┌──

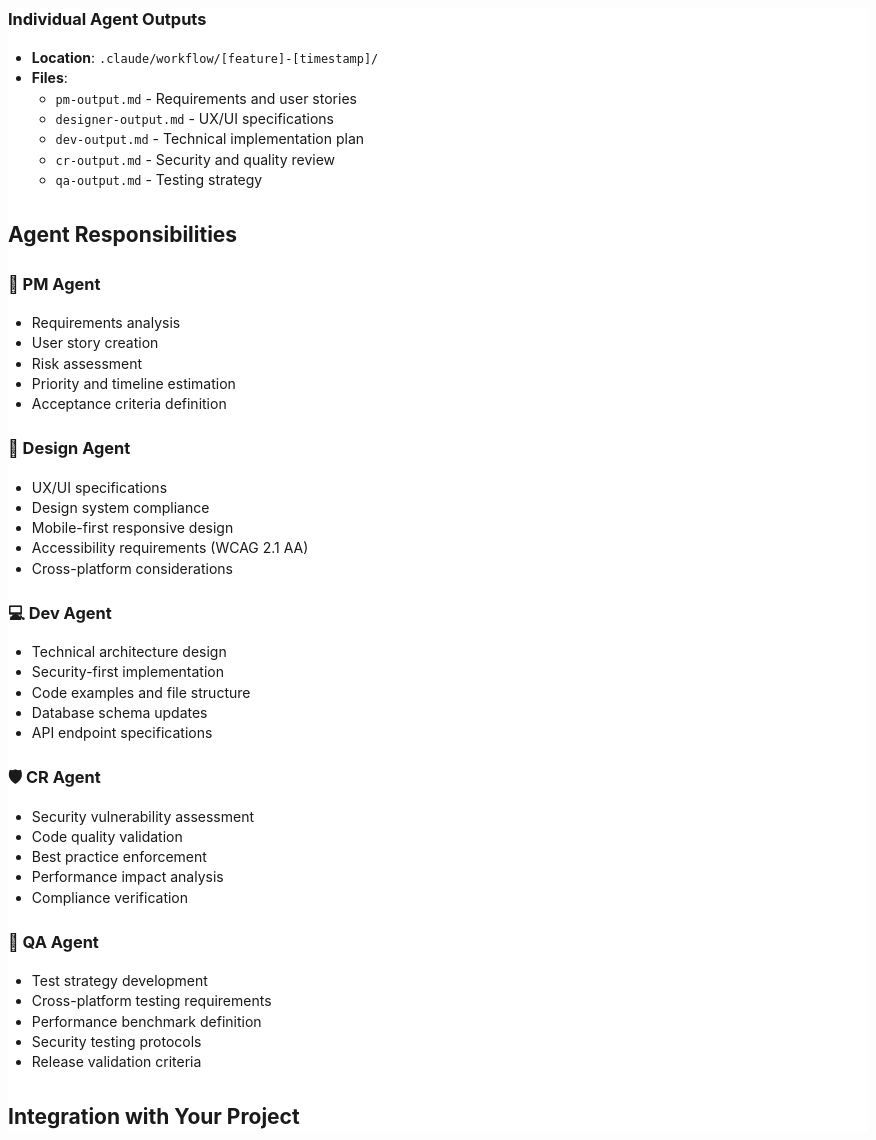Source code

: ### Individual Agent Outputs
- **Location**: `.claude/workflow/[feature]-[timestamp]/`
- **Files**:
  - `pm-output.md` - Requirements and user stories
  - `designer-output.md` - UX/UI specifications
  - `dev-output.md` - Technical implementation plan
  - `cr-output.md` - Security and quality review
  - `qa-output.md` - Testing strategy

## Agent Responsibilities

### 🎯 PM Agent
- Requirements analysis
- User story creation
- Risk assessment
- Priority and timeline estimation
- Acceptance criteria definition

### 🎨 Design Agent  
- UX/UI specifications
- Design system compliance
- Mobile-first responsive design
- Accessibility requirements (WCAG 2.1 AA)
- Cross-platform considerations

### 💻 Dev Agent
- Technical architecture design
- Security-first implementation
- Code examples and file structure
- Database schema updates
- API endpoint specifications

### 🛡️ CR Agent
- Security vulnerability assessment
- Code quality validation
- Best practice enforcement
- Performance impact analysis
- Compliance verification

### 🧪 QA Agent
- Test strategy development
- Cross-platform testing requirements
- Performance benchmark definition
- Security testing protocols
- Release validation criteria

## Integration with Your Project
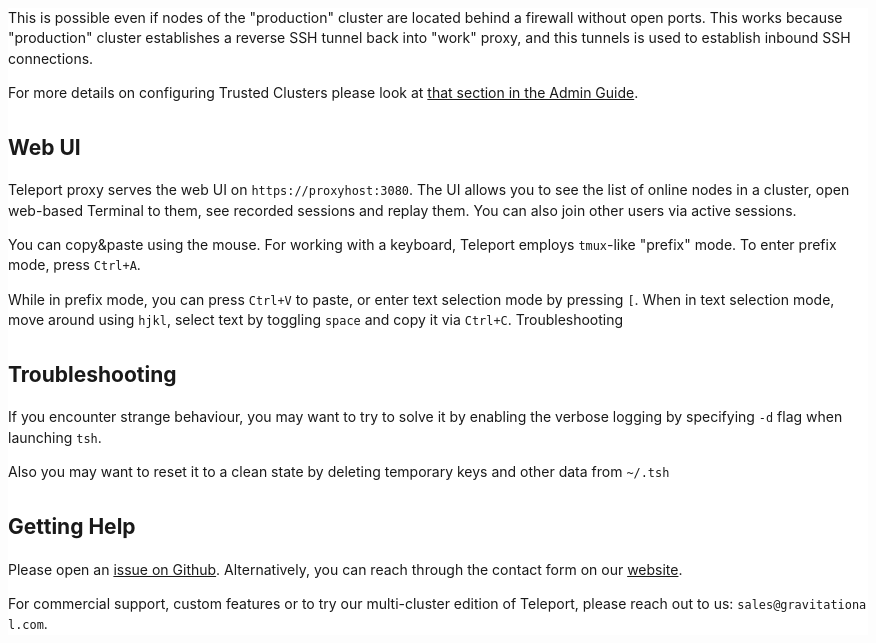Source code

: This is possible even if nodes of the "production" cluster are located behind a firewall
without open ports. This works because "production" cluster establishes a reverse
SSH tunnel back into "work" proxy, and this tunnels is used to establish inbound SSH
connections.

For more details on configuring Trusted Clusters please look at [that section in the Admin Guide](admin-guide.md#trusted-clusters).

## Web UI

Teleport proxy serves the web UI on `https://proxyhost:3080`. The UI allows you to see the list of 
online nodes in a cluster, open web-based Terminal to them, see recorded sessions and replay them.
You can also join other users via active sessions.

You can copy&paste using the mouse. For working with a keyboard, Teleport employs `tmux`-like
"prefix" mode. To enter prefix mode, press `Ctrl+A`.

While in prefix mode, you can press `Ctrl+V` to paste, or enter text selection mode by pressing `[`.
When in text selection mode, move around using `hjkl`, select text by toggling `space` and copy
it via `Ctrl+C`.
Troubleshooting

## Troubleshooting

If you encounter strange behaviour, you may want to try to solve it by enabling
the verbose logging by specifying `-d` flag when launching `tsh`.

Also you may want to reset it to a clean state by deleting temporary keys and 
other data from `~/.tsh`

## Getting Help

Please open an [issue on Github](https://github.com/gravitational/teleport/issues).
Alternatively, you can reach through the contact form on our [website](https://gravitational.com/).

For commercial support, custom features or to try our multi-cluster edition of Teleport,
please reach out to us: `sales@gravitational.com`.  
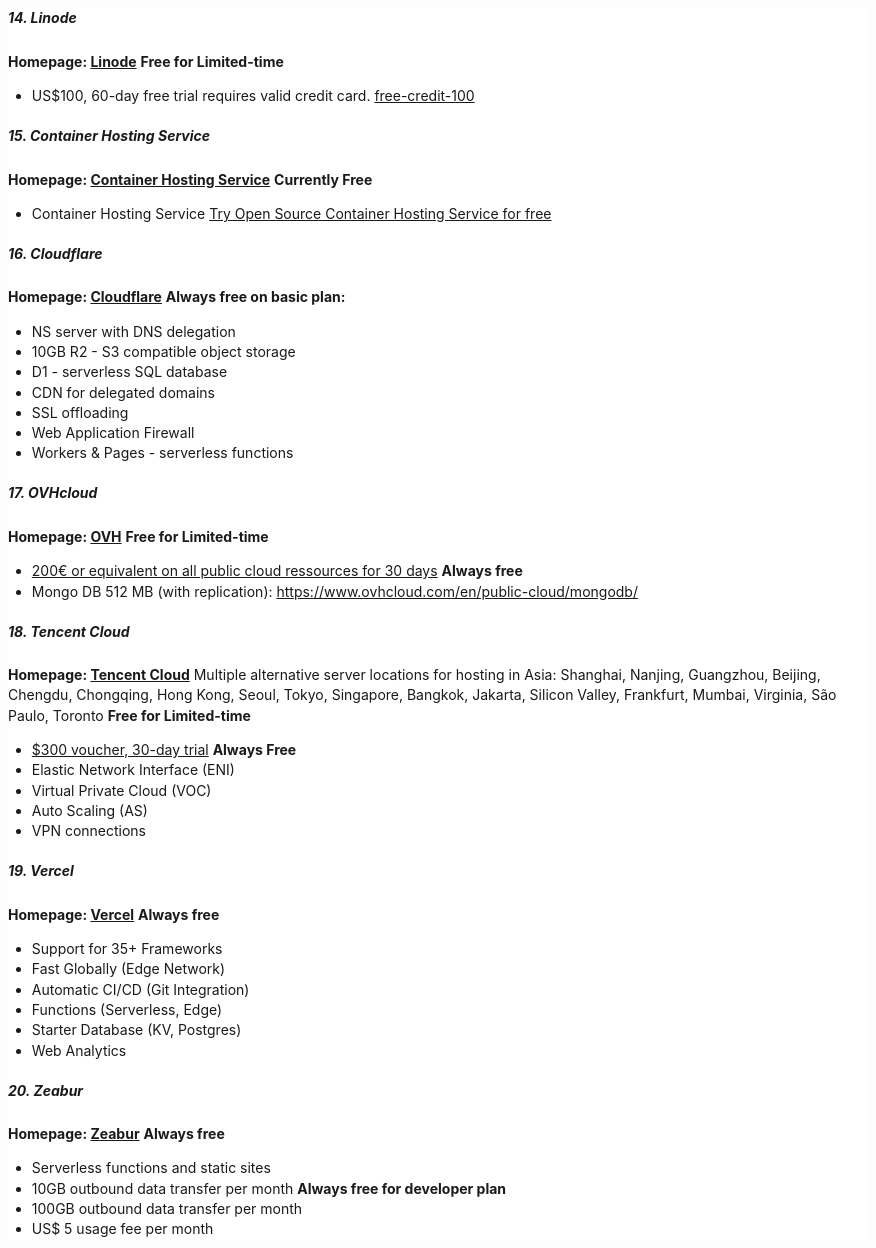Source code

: ##### **14. Linode**
**Homepage: [Linode](https://www.linode.com)**
**Free for Limited-time**
- US$100, 60-day free trial requires valid credit card. [free-credit-100](https://www.linode.com/lp/free-credit-100)

##### **15. Container Hosting Service**
**Homepage: [Container Hosting Service](https://container-hosting.anotherwebservice.com/)**
**Currently Free**
- Container Hosting Service [Try Open Source Container Hosting Service for free](https://container-hosting.anotherwebservice.com/)

##### **16. Cloudflare**
**Homepage: [Cloudflare](https://www.cloudflare.com/plans/)**
**Always free on basic plan:**
- NS server with DNS delegation
- 10GB R2 - S3 compatible object storage
- D1 - serverless SQL database
- CDN for delegated domains
- SSL offloading
- Web Application Firewall
- Workers & Pages - serverless functions

##### **17. OVHcloud**
**Homepage: [OVH](https://www.ovhcloud.com)**
**Free for Limited-time**
- [200€ or equivalent on all public cloud ressources for 30 days](https://www.ovhcloud.com/en-ie/public-cloud/)
**Always free**
- Mongo DB 512 MB (with replication): https://www.ovhcloud.com/en/public-cloud/mongodb/
##### **18. Tencent Cloud**
**Homepage: [Tencent Cloud](https://www.tencentcloud.com/campaign/freetier)**
Multiple alternative server locations for hosting in Asia: Shanghai, Nanjing, Guangzhou, Beijing, Chengdu, Chongqing, Hong Kong, Seoul, Tokyo, Singapore, Bangkok, Jakarta, Silicon Valley, Frankfurt, Mumbai, Virginia, São Paulo, Toronto
**Free for Limited-time**
- [$300 voucher, 30-day trial](https://www.tencentcloud.com/campaign/promotions)
**Always Free**
- Elastic Network Interface (ENI)
- Virtual Private Cloud (VOC)
- Auto Scaling (AS)
- VPN connections
##### **19. Vercel**
**Homepage: [Vercel](https://vercel.com/pricing)**
**Always free**
- Support for 35+ Frameworks
- Fast Globally (Edge Network)
- Automatic CI/CD (Git Integration)
- Functions (Serverless, Edge)
- Starter Database (KV, Postgres)
- Web Analytics
##### **20. Zeabur**
**Homepage: [Zeabur](https://zeabur.com/pricing)**
**Always free**
- Serverless functions and static sites
- 10GB outbound data transfer per month
**Always free for developer plan**
- 100GB outbound data transfer per month
- US$ 5 usage fee per month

└──

• Brief:
Extract the source text from all of the entries above verbatim, leaving out the pictures.

• The completed task:
Source code

: ### Individual Agent Outputs
- **Location**: `.claude/workflow/[feature]-[timestamp]/`
- **Files**:
  - `pm-output.md` - Requirements and user stories
  - `designer-output.md` - UX/UI specifications
  - `dev-output.md` - Technical implementation plan
  - `cr-output.md` - Security and quality review
  - `qa-output.md` - Testing strategy

## Agent Responsibilities

### 🎯 PM Agent
- Requirements analysis
- User story creation
- Risk assessment
- Priority and timeline estimation
- Acceptance criteria definition

### 🎨 Design Agent  
- UX/UI specifications
- Design system compliance
- Mobile-first responsive design
- Accessibility requirements (WCAG 2.1 AA)
- Cross-platform considerations

### 💻 Dev Agent
- Technical architecture design
- Security-first implementation
- Code examples and file structure
- Database schema updates
- API endpoint specifications

### 🛡️ CR Agent
- Security vulnerability assessment
- Code quality validation
- Best practice enforcement
- Performance impact analysis
- Compliance verification

### 🧪 QA Agent
- Test strategy development
- Cross-platform testing requirements
- Performance benchmark definition
- Security testing protocols
- Release validation criteria

## Integration with Your Project
Source code

: This is possible even if nodes of the "production" cluster are located behind a firewall
without open ports. This works because "production" cluster establishes a reverse
SSH tunnel back into "work" proxy, and this tunnels is used to establish inbound SSH
connections.

For more details on configuring Trusted Clusters please look at [that section in the Admin Guide](admin-guide.md#trusted-clusters).

## Web UI

Teleport proxy serves the web UI on `https://proxyhost:3080`. The UI allows you to see the list of 
online nodes in a cluster, open web-based Terminal to them, see recorded sessions and replay them.
You can also join other users via active sessions.

You can copy&paste using the mouse. For working with a keyboard, Teleport employs `tmux`-like
"prefix" mode. To enter prefix mode, press `Ctrl+A`.

While in prefix mode, you can press `Ctrl+V` to paste, or enter text selection mode by pressing `[`.
When in text selection mode, move around using `hjkl`, select text by toggling `space` and copy
it via `Ctrl+C`.
Troubleshooting

## Troubleshooting

If you encounter strange behaviour, you may want to try to solve it by enabling
the verbose logging by specifying `-d` flag when launching `tsh`.

Also you may want to reset it to a clean state by deleting temporary keys and 
other data from `~/.tsh`

## Getting Help

Please open an [issue on Github](https://github.com/gravitational/teleport/issues).
Alternatively, you can reach through the contact form on our [website](https://gravitational.com/).

For commercial support, custom features or to try our multi-cluster edition of Teleport,
please reach out to us: `sales@gravitational.com`.  
Source code

: ##### **14. Linode**
**Homepage: [Linode](https://www.linode.com)**
**Free for Limited-time**
- US$100, 60-day free trial requires valid credit card. [free-credit-100](https://www.linode.com/lp/free-credit-100)

##### **15. Container Hosting Service**
**Homepage: [Container Hosting Service](https://container-hosting.anotherwebservice.com/)**
**Currently Free**
- Container Hosting Service [Try Open Source Container Hosting Service for free](https://container-hosting.anotherwebservice.com/)

##### **16. Cloudflare**
**Homepage: [Cloudflare](https://www.cloudflare.com/plans/)**
**Always free on basic plan:**
- NS server with DNS delegation
- 10GB R2 - S3 compatible object storage
- D1 - serverless SQL database
- CDN for delegated domains
- SSL offloading
- Web Application Firewall
- Workers & Pages - serverless functions

##### **17. OVHcloud**
**Homepage: [OVH](https://www.ovhcloud.com)**
**Free for Limited-time**
- [200€ or equivalent on all public cloud ressources for 30 days](https://www.ovhcloud.com/en-ie/public-cloud/)
**Always free**
- Mongo DB 512 MB (with replication): https://www.ovhcloud.com/en/public-cloud/mongodb/
##### **18. Tencent Cloud**
**Homepage: [Tencent Cloud](https://www.tencentcloud.com/campaign/freetier)**
Multiple alternative server locations for hosting in Asia: Shanghai, Nanjing, Guangzhou, Beijing, Chengdu, Chongqing, Hong Kong, Seoul, Tokyo, Singapore, Bangkok, Jakarta, Silicon Valley, Frankfurt, Mumbai, Virginia, São Paulo, Toronto
**Free for Limited-time**
- [$300 voucher, 30-day trial](https://www.tencentcloud.com/campaign/promotions)
**Always Free**
- Elastic Network Interface (ENI)
- Virtual Private Cloud (VOC)
- Auto Scaling (AS)
- VPN connections
##### **19. Vercel**
**Homepage: [Vercel](https://vercel.com/pricing)**
**Always free**
- Support for 35+ Frameworks
- Fast Globally (Edge Network)
- Automatic CI/CD (Git Integration)
- Functions (Serverless, Edge)
- Starter Database (KV, Postgres)
- Web Analytics
##### **20. Zeabur**
**Homepage: [Zeabur](https://zeabur.com/pricing)**
**Always free**
- Serverless functions and static sites
- 10GB outbound data transfer per month
**Always free for developer plan**
- 100GB outbound data transfer per month
- US$ 5 usage fee per month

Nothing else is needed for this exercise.